En quoi la crise climatique concerne-t-elle le monde du travail ?


Karl Marx a bien montré que le capitalisme est un système d’exploitation à la fois de la nature et de l’Homme, les deux sont très liés. Il me semble que la crise climatique nous oblige, en tant que juristes, à penser de nouvelles institutions et formes de régulation. Le système de protection sociale n’est par exemple pas adapté à l’ampleur des conséquences du dérèglement climatique.

C’est-à-dire ?


On va assister à l’apparition de nouvelles pathologies qui risquent de montrer les limites du système d’assurance AT/MP1. Par le passé, on a eu du mal à reconnaître le rôle des pesticides ou de l’amiante dans les cancers de travailleurs exposés car les employeurs ne voulaient pas être tenus responsables. Nous aurons certainement le même problème avec des risques liés au dérèglement climatique. Et cela pose la question de la responsabilité, donc de savoir à qui est imputable la crise climatique et qui doit donc se charger de la réparation des dommages.

Peut-on désigner un coupable ?


Les premières victimes sont en tout cas les travailleurs. Des catastrophes comme Lubrizol ou AZF montrent bien comment le système capitaliste nuit à l’environnement et à la santé humaine. Les premiers responsables sont ceux qui exposent aux risques : les employeurs. On vise souvent l’activité humaine comme cause du dérèglement climatique ; en réalité, c’est l’activité humaine telle qu’elle fonctionne dans le système capitaliste qui, par son action sur la nature, en est à l’origine et cherche continuellement à en tirer profit.

Comment le droit du travail peut-il s’adapter ?


Avoir érigé la crise climatique comme une question globale et éloignée du travail a conduit à sa prise en charge par l’État. Mais elle doit être considérée comme un risque social. Elle a déjà des effets sur la santé, la vie économique ou encore l’accès à une alimentation saine. À ce titre, le dérèglement climatique, ses causes et ses conséquences relèvent du monde du travail. Il faut donc adapter le système de protection sociale pour y faire face. Il est nécessaire de mettre en place des systèmes de régulation pour encadrer la participation des employeurs à la réparation des dommages causés par la crise écologique.

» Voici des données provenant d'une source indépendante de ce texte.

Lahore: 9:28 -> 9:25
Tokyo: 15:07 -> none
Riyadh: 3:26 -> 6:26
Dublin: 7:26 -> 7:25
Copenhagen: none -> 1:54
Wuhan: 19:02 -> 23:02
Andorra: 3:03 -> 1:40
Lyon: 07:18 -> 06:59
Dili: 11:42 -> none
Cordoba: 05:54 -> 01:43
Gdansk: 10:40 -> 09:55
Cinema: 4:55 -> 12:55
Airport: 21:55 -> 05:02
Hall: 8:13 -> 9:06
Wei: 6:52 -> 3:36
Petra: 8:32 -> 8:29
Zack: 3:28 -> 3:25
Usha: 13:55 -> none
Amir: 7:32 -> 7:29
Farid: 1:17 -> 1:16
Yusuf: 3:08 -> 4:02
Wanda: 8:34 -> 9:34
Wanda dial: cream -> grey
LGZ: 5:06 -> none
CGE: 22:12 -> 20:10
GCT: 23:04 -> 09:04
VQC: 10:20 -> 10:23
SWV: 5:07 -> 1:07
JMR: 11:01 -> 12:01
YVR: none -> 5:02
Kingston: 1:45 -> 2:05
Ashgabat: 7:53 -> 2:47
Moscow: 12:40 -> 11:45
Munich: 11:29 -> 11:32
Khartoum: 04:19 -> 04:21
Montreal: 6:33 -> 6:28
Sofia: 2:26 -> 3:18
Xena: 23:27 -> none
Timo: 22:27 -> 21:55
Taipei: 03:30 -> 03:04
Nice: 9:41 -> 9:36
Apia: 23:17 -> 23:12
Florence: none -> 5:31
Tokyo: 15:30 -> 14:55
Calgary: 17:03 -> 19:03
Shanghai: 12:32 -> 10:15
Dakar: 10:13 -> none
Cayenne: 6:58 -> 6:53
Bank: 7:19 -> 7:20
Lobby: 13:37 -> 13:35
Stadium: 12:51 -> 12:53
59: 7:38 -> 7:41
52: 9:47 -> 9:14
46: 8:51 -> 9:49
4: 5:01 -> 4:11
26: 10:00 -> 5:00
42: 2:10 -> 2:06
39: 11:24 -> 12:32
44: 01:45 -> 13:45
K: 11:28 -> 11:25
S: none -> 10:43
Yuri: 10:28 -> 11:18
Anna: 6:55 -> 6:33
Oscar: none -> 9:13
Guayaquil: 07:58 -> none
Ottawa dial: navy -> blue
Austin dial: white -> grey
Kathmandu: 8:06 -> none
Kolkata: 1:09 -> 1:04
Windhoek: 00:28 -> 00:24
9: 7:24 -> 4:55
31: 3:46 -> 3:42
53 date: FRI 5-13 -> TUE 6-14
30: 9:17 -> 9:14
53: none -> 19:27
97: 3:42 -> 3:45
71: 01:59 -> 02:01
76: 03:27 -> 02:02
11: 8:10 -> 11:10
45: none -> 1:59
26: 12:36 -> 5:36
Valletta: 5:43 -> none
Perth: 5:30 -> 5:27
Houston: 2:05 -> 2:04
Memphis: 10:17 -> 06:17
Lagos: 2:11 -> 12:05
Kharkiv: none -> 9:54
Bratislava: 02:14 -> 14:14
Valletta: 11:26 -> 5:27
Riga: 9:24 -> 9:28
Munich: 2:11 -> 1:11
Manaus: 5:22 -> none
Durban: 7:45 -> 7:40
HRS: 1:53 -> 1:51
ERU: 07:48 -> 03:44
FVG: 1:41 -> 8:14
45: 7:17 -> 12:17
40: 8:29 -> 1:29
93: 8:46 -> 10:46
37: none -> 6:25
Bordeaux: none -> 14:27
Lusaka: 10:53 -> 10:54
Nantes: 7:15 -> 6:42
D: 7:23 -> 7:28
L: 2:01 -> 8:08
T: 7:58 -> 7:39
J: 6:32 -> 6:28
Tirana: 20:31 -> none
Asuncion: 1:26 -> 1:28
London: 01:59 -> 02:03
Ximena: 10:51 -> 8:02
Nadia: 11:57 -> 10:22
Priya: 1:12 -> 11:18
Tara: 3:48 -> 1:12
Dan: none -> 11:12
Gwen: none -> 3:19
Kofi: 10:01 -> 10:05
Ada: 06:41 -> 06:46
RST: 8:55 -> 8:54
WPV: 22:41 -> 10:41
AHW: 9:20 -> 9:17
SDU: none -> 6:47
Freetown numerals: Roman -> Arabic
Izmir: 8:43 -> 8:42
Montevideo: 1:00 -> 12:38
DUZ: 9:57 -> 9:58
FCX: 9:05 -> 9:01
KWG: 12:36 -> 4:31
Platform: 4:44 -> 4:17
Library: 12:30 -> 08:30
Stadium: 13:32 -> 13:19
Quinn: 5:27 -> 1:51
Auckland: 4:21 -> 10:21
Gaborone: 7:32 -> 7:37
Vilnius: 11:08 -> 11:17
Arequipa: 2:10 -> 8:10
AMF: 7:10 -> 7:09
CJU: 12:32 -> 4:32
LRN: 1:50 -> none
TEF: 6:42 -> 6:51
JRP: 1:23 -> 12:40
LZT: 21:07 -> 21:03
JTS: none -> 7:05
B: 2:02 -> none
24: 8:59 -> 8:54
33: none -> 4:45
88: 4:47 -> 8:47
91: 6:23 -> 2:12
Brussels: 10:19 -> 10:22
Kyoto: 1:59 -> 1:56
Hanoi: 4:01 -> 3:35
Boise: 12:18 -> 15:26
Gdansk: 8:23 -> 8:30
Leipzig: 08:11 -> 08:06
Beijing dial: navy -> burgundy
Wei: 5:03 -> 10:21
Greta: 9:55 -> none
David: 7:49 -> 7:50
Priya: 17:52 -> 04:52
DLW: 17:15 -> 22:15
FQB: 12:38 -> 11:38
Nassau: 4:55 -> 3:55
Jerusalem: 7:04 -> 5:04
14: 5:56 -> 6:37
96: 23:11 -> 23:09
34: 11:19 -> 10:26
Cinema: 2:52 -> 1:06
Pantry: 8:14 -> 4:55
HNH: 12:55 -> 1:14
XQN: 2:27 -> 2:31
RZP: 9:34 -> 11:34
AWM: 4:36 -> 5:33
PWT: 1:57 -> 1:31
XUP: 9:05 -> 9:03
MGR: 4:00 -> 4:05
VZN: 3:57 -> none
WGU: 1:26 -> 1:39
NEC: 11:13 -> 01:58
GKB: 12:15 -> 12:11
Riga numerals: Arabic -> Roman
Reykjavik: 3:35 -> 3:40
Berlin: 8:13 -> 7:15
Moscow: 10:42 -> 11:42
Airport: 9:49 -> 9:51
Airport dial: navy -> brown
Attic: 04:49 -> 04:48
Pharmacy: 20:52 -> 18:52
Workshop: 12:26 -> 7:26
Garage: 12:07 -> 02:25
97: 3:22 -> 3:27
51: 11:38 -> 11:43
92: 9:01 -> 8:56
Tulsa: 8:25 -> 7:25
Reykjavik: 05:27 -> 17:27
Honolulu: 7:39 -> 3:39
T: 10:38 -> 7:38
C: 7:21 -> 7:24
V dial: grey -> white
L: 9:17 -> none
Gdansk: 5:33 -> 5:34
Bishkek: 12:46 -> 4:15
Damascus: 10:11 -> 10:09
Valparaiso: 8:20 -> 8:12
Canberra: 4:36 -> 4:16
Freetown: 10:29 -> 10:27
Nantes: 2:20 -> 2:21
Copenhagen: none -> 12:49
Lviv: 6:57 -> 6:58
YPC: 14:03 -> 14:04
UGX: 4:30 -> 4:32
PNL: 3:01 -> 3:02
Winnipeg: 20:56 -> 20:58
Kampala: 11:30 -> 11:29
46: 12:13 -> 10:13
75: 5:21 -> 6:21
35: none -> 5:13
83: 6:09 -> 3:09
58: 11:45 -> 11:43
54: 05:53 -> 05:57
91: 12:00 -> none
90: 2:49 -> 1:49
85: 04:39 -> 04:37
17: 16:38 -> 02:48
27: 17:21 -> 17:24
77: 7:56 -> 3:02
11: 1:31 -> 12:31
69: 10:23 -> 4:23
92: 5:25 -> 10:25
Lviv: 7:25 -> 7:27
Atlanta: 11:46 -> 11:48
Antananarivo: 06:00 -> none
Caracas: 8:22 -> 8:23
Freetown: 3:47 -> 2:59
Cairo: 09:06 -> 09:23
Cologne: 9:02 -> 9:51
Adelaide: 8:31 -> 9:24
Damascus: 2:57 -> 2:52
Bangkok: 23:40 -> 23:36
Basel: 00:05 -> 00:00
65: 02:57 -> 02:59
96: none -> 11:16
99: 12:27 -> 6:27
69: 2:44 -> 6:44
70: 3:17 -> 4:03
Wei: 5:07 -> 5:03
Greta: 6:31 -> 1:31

Capitalisme et écologie sont-ils inconciliables ?


Il y a une vraie tension entre le capitalisme et l’écologie. Est-ce qu’on peut dépasser les contradictions qui les opposent ? La voix la plus radicale assure qu’il n’y aura pas de salut sans révolution anticapitaliste. Une autre, plus modérée, pense que c’est par une logique de réforme du système que l’on pourra répondre aux défis socio-climatiques qui nous attendent.

VIOLETTE VAULOUP

1. Accidents du travail, maladies professionnelles.